SECURITIES AND EXCHANGE COMMISSION

Washington, DC 20549

 


 

FORM 8-K

 

CURRENT REPORT

Pursuant to Section 13 or 15(d) of

The Securities Exchange Act of 1934

 

Date of Report (Date of earliest event reported)

April 29, 2015

 


 

OMNIVISION TECHNOLOGIES, INC.

(Exact name of registrant as specified in its charter)

 

Delaware

 

000-29939

 

77-0401990

(State or other jurisdiction of incorporation)

 

(Commission File Number)

 

(IRS Employer
Identification No.)

 

4275 Burton Drive

Santa Clara, California 95054

(Address of principal executive offices, including zip code)

 

(408) 567-3000

(Registrant’s telephone number, including area code)

 

 

(Former name or former address, if changed since last report)

 

Check the appropriate box below if the Form 8-K filing is intended to simultaneously satisfy the filing obligation of the registrant under any of the following provisions:

 

o                  Written communications pursuant to Rule 425 under the Securities Act (17 CFR 230.425)

 

o       Soliciting material pursuant to Rule 14a-12 under the Exchange Act (17 CFR 240.14a-12)

 

o                  Pre-commencement communications pursuant to Rule 14d-2(b) under the Exchange Act (17 CFR 240.14d-2(b))

 

o                  Pre-commencement communications pursuant to Rule 13e-4(c) under the Exchange Act (17 CFR 240.13e-4(c))

 

 

 



 

Section 5 — Corporate Governance and Management

 

Item 5.03                                             Amendments to Articles of Incorporation or Bylaws; Change in Fiscal Year.

 

Bylaw Amendment

 

On April 29, 2015, the Board of Directors of OmniVision Technologies, Inc. (the “Company”) approved an amendment to the Amended and Restated Bylaws of the Company (the “Bylaw Amendment”), which became effective immediately. The amendment added a new Article 7, Section 7.7 that designates the courts of Santa Clara County in the State of California (or, if those courts decline to accept jurisdiction, any federal court within the Northern District State of California), as the sole and exclusive forum for certain legal actions, unless the Company consents in writing to the selection of an alternative forum.

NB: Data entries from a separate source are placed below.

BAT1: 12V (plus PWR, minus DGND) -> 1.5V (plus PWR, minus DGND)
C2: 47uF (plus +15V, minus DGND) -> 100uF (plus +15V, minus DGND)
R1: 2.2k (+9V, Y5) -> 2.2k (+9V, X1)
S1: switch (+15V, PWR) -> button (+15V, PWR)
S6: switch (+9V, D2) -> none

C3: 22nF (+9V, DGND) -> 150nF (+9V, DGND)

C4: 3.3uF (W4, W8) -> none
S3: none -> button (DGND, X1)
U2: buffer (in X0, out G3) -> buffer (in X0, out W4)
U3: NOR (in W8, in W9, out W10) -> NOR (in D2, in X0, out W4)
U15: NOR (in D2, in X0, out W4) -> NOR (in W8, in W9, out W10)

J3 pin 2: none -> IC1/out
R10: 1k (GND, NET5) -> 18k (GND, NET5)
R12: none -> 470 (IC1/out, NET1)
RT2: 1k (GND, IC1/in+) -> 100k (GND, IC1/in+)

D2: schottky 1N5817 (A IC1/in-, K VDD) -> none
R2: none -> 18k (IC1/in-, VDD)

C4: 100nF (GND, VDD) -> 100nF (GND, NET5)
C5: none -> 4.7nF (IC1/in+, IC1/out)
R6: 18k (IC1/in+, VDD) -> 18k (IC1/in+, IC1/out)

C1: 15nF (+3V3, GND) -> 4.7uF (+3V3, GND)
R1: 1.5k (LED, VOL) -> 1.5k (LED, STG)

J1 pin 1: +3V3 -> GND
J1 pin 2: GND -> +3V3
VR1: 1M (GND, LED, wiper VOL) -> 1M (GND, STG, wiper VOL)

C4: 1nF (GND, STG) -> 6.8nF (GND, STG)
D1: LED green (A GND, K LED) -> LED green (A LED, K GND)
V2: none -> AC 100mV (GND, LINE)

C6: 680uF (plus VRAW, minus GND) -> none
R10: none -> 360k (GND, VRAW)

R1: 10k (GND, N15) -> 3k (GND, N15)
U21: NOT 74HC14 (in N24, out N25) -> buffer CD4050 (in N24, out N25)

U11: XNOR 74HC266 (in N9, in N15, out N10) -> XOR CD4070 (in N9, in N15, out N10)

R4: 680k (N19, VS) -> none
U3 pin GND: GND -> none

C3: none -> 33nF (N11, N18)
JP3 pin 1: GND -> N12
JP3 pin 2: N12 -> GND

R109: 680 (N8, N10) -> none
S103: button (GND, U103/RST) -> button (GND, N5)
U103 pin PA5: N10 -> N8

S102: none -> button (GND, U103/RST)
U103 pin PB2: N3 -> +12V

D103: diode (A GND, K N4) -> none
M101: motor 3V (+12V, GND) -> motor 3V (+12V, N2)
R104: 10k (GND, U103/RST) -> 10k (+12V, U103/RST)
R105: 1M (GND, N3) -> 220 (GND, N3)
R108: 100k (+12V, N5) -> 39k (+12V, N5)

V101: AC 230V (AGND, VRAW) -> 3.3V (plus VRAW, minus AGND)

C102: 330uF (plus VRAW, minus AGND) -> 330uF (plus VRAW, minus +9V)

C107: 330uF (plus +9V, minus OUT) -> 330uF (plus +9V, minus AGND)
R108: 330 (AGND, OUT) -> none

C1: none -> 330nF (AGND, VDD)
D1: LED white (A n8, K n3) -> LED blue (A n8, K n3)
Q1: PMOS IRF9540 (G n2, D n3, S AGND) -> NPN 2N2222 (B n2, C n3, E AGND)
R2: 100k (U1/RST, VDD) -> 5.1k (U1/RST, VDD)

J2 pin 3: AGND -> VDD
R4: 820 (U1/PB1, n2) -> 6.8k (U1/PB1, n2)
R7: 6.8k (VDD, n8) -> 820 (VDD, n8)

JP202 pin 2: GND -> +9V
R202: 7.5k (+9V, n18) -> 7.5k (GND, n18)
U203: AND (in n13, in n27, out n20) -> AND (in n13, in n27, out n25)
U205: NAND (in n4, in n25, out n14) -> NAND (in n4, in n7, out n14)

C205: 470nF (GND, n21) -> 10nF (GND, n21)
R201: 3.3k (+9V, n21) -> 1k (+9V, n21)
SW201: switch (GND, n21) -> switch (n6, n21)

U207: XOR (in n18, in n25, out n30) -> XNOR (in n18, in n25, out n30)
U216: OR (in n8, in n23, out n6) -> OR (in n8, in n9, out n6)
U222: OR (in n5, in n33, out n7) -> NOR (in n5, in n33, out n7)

The foregoing description of the Bylaw Amendment does not purport to be complete and is qualified in its entirety by reference to the Bylaw Amendment, which is filed herewith as Exhibit 3.1 and is incorporated by reference herein.

 

Section 9 — Financial Statements and Exhibits

 

Item 9.01                                             Financial Statements and Exhibits.

 

(d) Exhibits

 

Exhibit No.

 

Description

 

 

 

3.1

 

Certificate of Amendment of the Amended and Restated Bylaws of OmniVision Technologies, Inc., effective as of April 29, 2015.

 

2



 

SIGNATURES

 

Pursuant to the requirements of the Securities Exchange Act of 1934, as amended, the Registrant has duly caused this report to be signed on its behalf by the undersigned hereunto duly authorized.

 

 

 

 

OMNIVISION TECHNOLOGIES, INC.

 

 

 

 

By:

/s/ Henry Yang

 

 

Henry Yang

 

 

 

 

 

Chief Operating Officer

 

Date: April 30, 2015

 

3



 

EXHIBIT INDEX

 

Exhibit No.

 

Description

 

 

 

3.1

 

Certificate of Amendment of the Amended and Restated Bylaws of OmniVision Technologies, Inc., effective as of April 29, 2015.